● COLLECTED DATA:
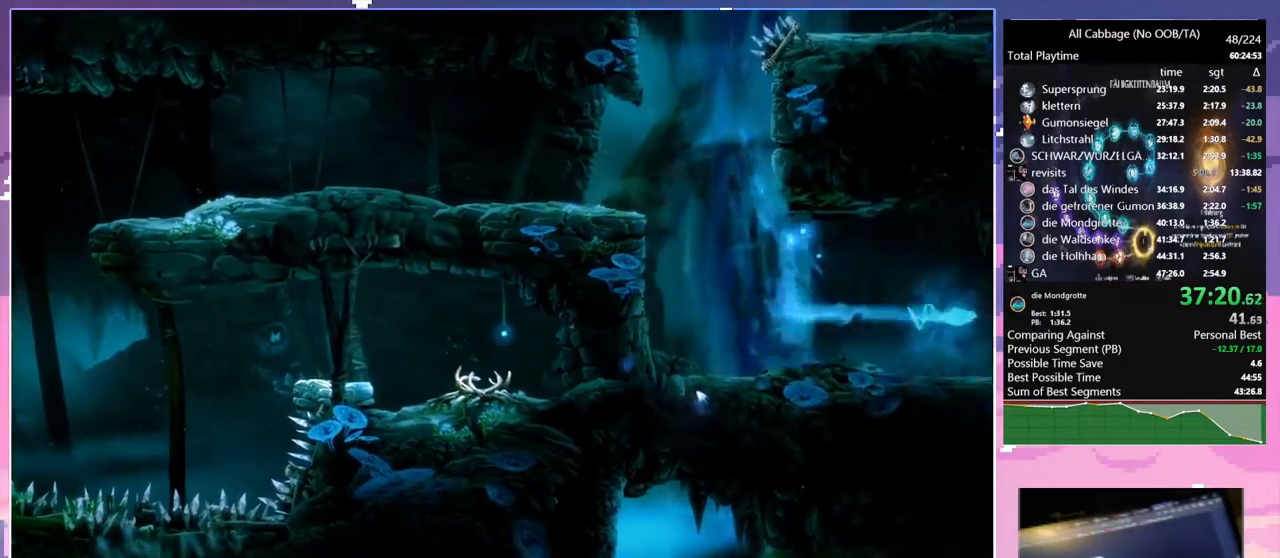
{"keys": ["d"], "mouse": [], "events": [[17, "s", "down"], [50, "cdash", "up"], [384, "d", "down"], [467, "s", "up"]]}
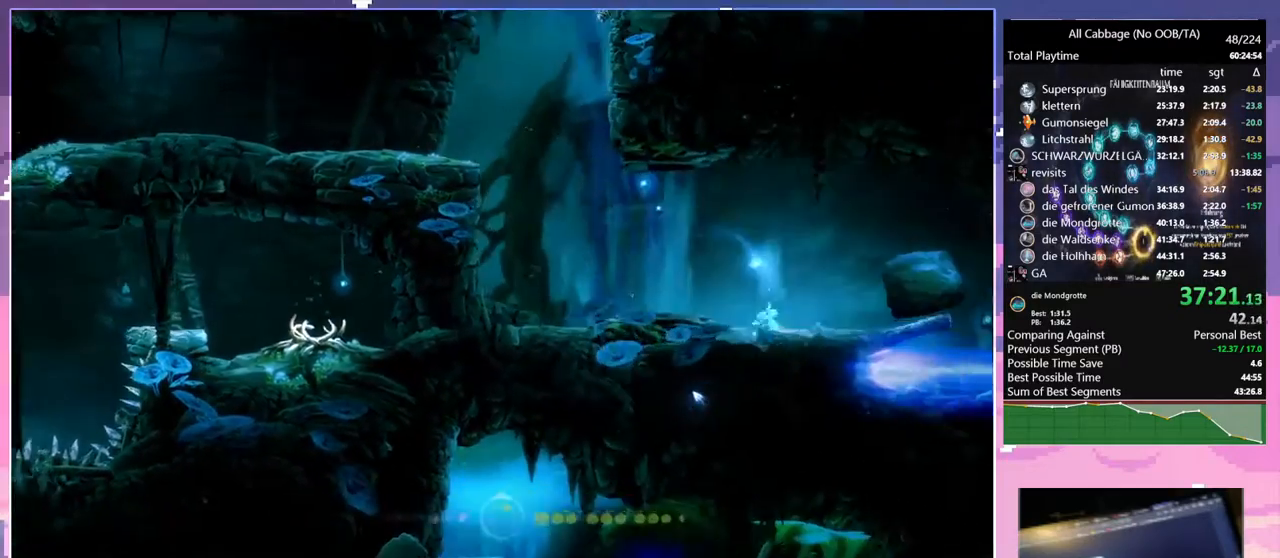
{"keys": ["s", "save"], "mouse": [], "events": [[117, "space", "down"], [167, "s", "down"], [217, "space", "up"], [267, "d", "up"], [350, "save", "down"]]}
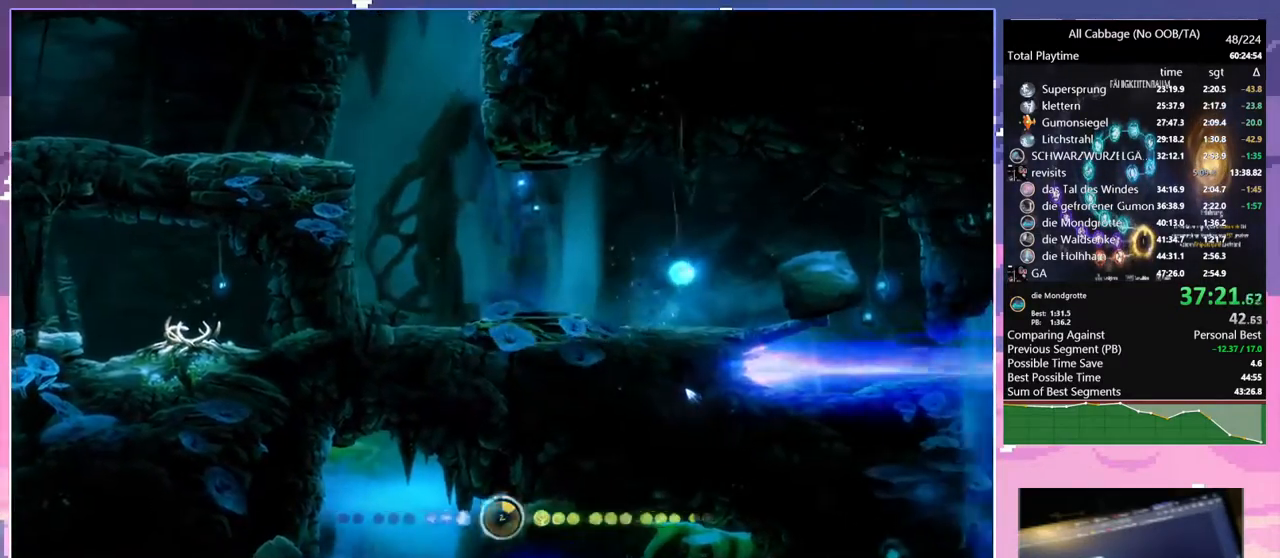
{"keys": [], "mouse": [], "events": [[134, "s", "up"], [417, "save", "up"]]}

● EXERCISE REQUIREMENTS:
Write out every line of the listing exactly as written, and leave the pictures out.

● RESPONSE AREA:
{"keys": ["d"], "mouse": [], "events": [[17, "s", "down"], [50, "cdash", "up"], [384, "d", "down"], [467, "s", "up"]]}
{"keys": ["s", "save"], "mouse": [], "events": [[117, "space", "down"], [167, "s", "down"], [217, "space", "up"], [267, "d", "up"], [350, "save", "down"]]}
{"keys": [], "mouse": [], "events": [[134, "s", "up"], [417, "save", "up"]]}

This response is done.